Required action -
Search the entries for the word "lfloor" and report each line that has it.

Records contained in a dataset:
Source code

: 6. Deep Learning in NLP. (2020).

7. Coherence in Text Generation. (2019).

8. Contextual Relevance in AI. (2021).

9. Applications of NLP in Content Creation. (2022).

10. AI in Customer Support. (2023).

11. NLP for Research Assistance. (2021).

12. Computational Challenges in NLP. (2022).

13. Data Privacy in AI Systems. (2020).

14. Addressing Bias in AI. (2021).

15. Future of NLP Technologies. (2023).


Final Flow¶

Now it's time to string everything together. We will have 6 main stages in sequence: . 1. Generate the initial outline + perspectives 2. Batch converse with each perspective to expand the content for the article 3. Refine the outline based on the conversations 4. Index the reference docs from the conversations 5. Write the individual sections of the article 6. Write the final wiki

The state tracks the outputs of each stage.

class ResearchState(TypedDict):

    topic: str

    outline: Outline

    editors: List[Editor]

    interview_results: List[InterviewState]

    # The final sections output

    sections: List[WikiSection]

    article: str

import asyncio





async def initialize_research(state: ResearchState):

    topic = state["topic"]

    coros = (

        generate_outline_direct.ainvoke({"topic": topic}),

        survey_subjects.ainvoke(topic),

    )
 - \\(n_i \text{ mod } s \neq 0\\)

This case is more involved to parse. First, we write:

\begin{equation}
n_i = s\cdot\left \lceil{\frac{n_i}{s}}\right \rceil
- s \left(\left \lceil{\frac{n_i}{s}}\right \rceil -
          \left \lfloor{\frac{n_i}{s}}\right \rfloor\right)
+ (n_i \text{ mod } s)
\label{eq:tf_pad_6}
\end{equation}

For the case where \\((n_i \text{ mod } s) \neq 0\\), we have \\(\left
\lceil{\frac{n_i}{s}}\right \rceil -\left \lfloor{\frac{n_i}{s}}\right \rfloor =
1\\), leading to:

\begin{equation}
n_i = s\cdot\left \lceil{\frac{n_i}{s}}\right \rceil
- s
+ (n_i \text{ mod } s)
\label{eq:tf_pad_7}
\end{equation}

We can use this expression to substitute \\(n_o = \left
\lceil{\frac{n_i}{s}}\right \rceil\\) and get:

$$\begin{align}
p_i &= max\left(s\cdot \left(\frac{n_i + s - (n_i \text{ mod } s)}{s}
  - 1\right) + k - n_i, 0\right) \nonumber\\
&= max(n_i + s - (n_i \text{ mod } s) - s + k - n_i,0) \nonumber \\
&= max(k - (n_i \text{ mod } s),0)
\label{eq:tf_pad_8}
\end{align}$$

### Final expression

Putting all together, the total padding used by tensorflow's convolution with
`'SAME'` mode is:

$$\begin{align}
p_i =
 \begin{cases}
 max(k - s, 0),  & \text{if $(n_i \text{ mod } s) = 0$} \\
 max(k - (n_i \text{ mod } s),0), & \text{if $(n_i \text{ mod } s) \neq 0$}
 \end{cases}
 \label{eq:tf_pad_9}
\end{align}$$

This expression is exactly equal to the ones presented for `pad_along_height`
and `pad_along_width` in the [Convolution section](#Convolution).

Reply -
          \left \lfloor{\frac{n_i}{s}}\right \rfloor\right)
\lceil{\frac{n_i}{s}}\right \rceil -\left \lfloor{\frac{n_i}{s}}\right \rfloor =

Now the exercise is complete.